The constructed search space.

get_parameters_by_name(names: Sequence[str])[source]

Return parameters with the specified names.

Parameters:

names (Sequence[str]) – Sequence of parameter names.

Return type:

tuple[Parameter, ...]

Returns:

The named parameters.

to_dict()

Create an object’s dictionary representation.

Return type:

dict

to_json()

Create an object’s JSON representation.

Return type:

str

Returns:

The JSON representation as a string.

transform(df: DataFrame | None = None, /, *, allow_missing: bool = False, allow_extra: bool | None = None, data: DataFrame | None = None)[source]

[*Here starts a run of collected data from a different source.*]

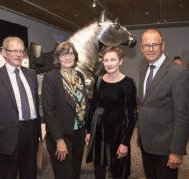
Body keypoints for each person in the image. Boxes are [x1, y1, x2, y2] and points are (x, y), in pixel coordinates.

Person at [0, 36, 41, 179]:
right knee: (8, 174)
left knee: (30, 172)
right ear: (4, 53)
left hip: (31, 131)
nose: (18, 54)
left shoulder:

Transform parameters from experimental to computational representation.

Parameters:
  • df (Optional[DataFrame]) – The dataframe to be transformed. The allowed columns of the dataframe are dictated by the allow_missing and allow_extra flags. The None default value is for temporary backward compatibility only and will be removed in a future version.

  • allow_missing (bool) – If False, each parameter of the space must have (exactly) one corresponding column in the given dataframe. If True, the dataframe may contain only a subset of parameter columns.

  • allow_extra (Optional[bool]) – If False, every column present in the dataframe must correspond to (exactly) one parameter of the space. If True, the dataframe may contain additional non-parameter-related columns, which will be ignored. The None default value is for temporary backward compatibility only and will be removed in a future version.

  • data (Optional[DataFrame]) – Ignore! For backward compatibility only.

Raises:

ValueError – If dataframes are passed to both df and data.

Return type:

DataFrame

Returns:

A corresponding dataframe with parameters in computational representation.

property constraints: tuple[Constraint, ...]

Return the constraints of the search space.

property constraints_augmentable: tuple[Constraint, ...]

The searchspace constraints that can be considered during augmentation.

property contains_mordred: bool

Indicates if any of the discrete parameters uses MORDRED encoding.

property contains_rdkit: bool

Indicates if any of the discrete parameters uses RDKIT encoding.

continuous: SubspaceContinuous

The (potentially empty) continuous subspace of the overall search space.

discrete: SubspaceDiscrete

The (potentially empty) discrete subspace of the overall search space.

property n_tasks: int

The number of tasks encoded in the search space.

property param_bounds_comp: ndarray

Return bounds as tensor.

property parameters: tuple[Parameter, ...]

Return the list of parameters of the search space.

property task_idx: int | None

The column index of the task parameter in computational representation.

property type: SearchSpaceType

Return the type of the search space.